Escort-Arbeit ist legal. Escort-Arbeit ist für viele Frauen ein selbstbestimmter, gut bezahlter Job. Und trotzdem: Das gesellschaftliche Stigma ist real. Wie geht man damit um, und was verändert sich – wenn überhaupt – in der Gesellschaft?
Woher kommt das Stigma?
Das Stigma rund um Sexarbeit und Escort hat tiefe historische und kulturelle Wurzeln. Religiöse Moralvorstellungen, patriarchalische Rollenbilder und eine lange Geschichte der Kriminalisierung haben dazu beigetragen, dass Sexarbeit in weiten Teilen der Gesellschaft als minderwertig oder beschämend gilt. Das trifft Sexarbeiterinnen – und auch Escort Damen, auch wenn sie rechtlich und oft praktisch sehr unterschiedliche Tätigkeiten ausüben.
Die Debatte in Deutschland: Sexkaufverbot ja oder nein?
In Deutschland wird seit Jahren intensiv über ein mögliches Sexkaufverbot nach nordischem Modell diskutiert. Das nordische Modell kriminalisiert nicht die Sexarbeiterinnen, sondern die Freier. Befürworterinnen sehen darin einen wirksamen Schutz vor Menschenhandel und Ausbeutung. Kritiker – darunter viele Sexarbeiterinnen und Fachverbände – argumentieren, dass ein Sexkaufverbot die Arbeit in den Untergrund treibt und die Sicherheit der Frauen verschlechtert.
2025/2026 ist diese Debatte in Deutschland wieder aktueller geworden. Es bleibt abzuwarten, ob und wie sich die Gesetzgebung entwickelt.
Wie verändert sich die gesellschaftliche Wahrnehmung?
Jüngere Generationen sind tendenziell offener gegenüber sexueller Selbstbestimmung und nicht-traditionellen Berufsfeldern. Social Media hat dazu beigetragen, dass Sexarbeiterinnen mehr Sichtbarkeit und eine eigene Stimme haben. Documentaries, Podcasts und persönliche Berichte haben das Bild differenzierter gemacht.

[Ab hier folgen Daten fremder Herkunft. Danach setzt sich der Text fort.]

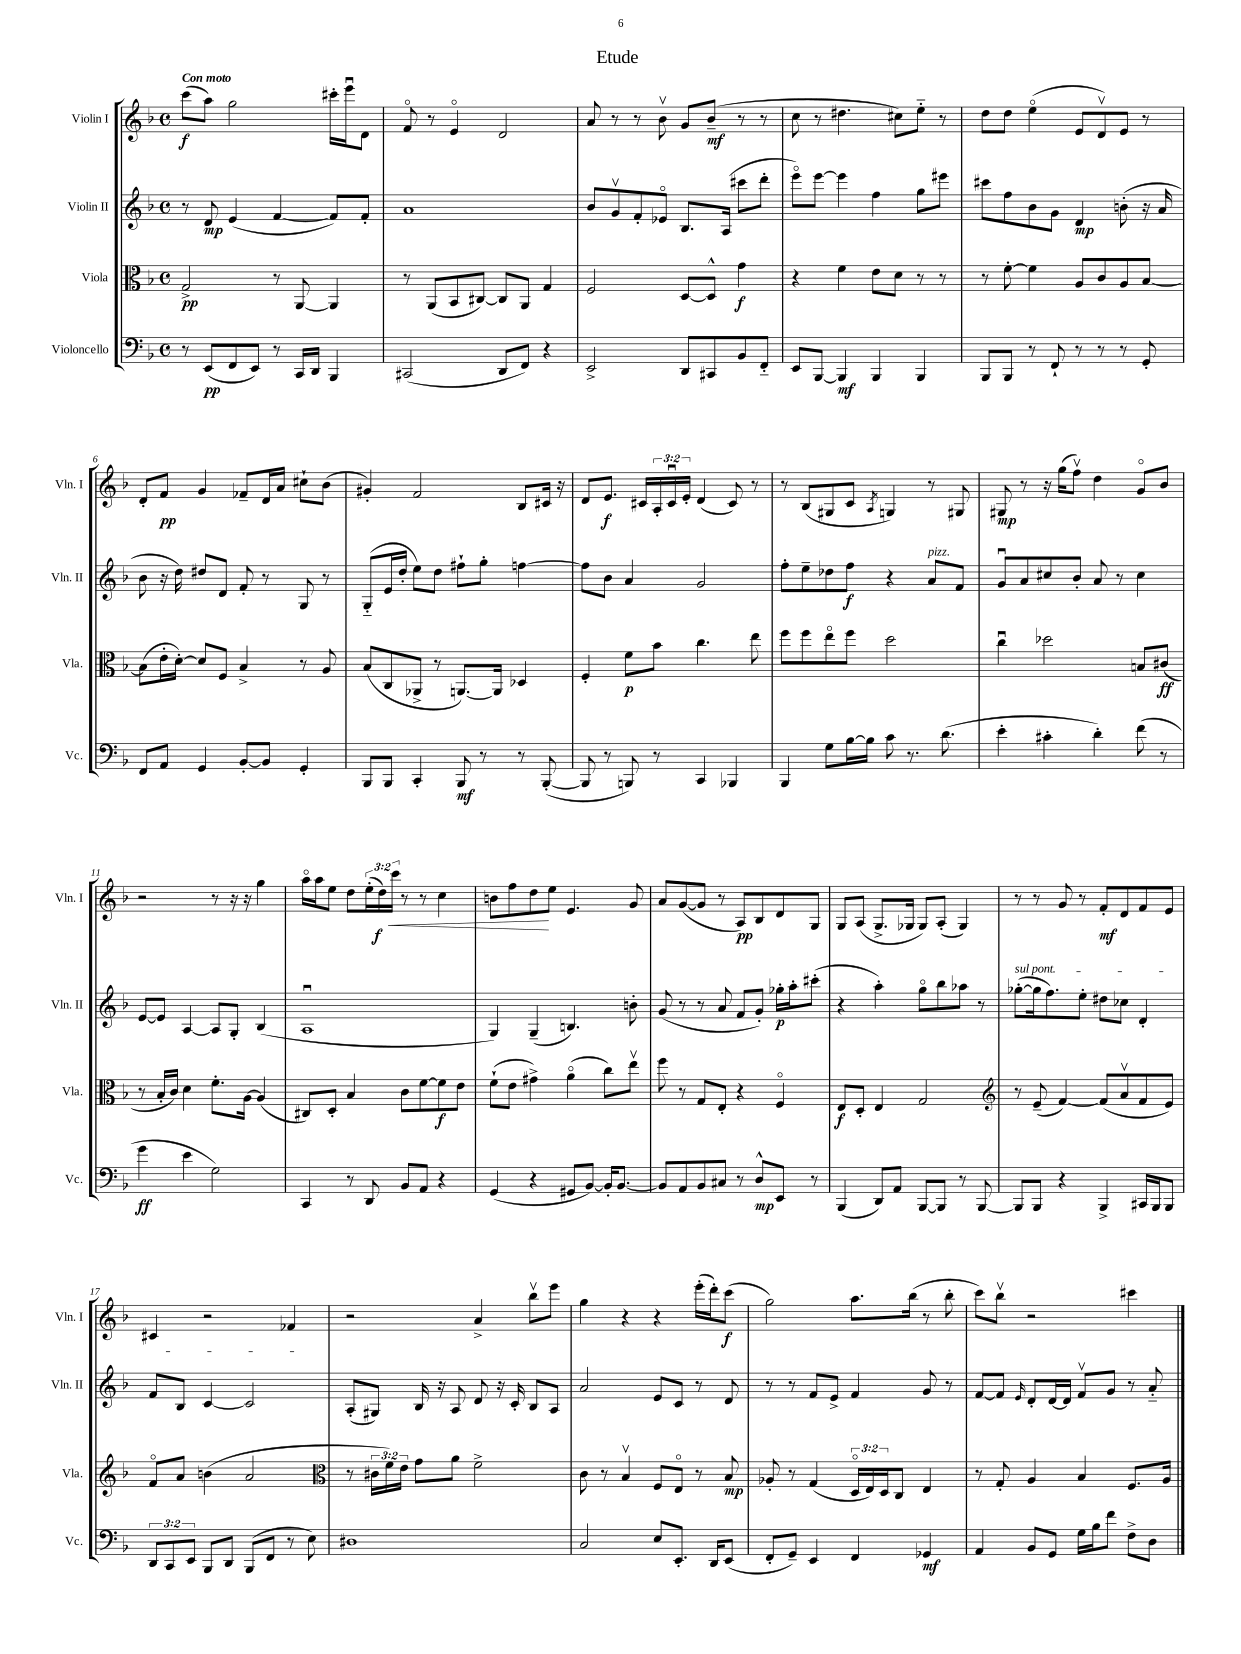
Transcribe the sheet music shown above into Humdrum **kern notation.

Gleichzeitig bleiben Vorurteile hartnäckig – besonders in konservativeren sozialen Milieus und Familienstrukturen.
Praktischer Umgang mit dem Stigma
Wem erzählst du es?
Das ist eine sehr persönliche Entscheidung. Viele Escort Damen entscheiden sich dafür, ihren Job nur sehr wenigen oder gar niemandem zu erzählen. Das ist vollkommen legitim. Andere sind offener – und erleben, dass ihre Umgebung verständnisvoller reagiert als erwartet.
Berufliche Auswirkungen
In manchen Berufen kann eine Vergangenheit als Escort Dame berufliche Konsequenzen haben – zum Beispiel in Berufen mit besonderer Vertrauensstellung. Das ist eine Realität, die man im Blick haben sollte. Gleichzeitig: Dank Diskretion und Nutzung eines Künstlernamens bleibt es in den meisten Fällen privat.
Psychische Gesundheit und Community
Der Austausch mit anderen Escort Damen kann sehr wertvoll sein. Es gibt Online-Communities und regionale Netzwerke, in denen Erfahrungen geteilt werden. Das Bewusstsein, dass man mit seinen Erlebnissen nicht allein ist, kann sehr stärkend sein.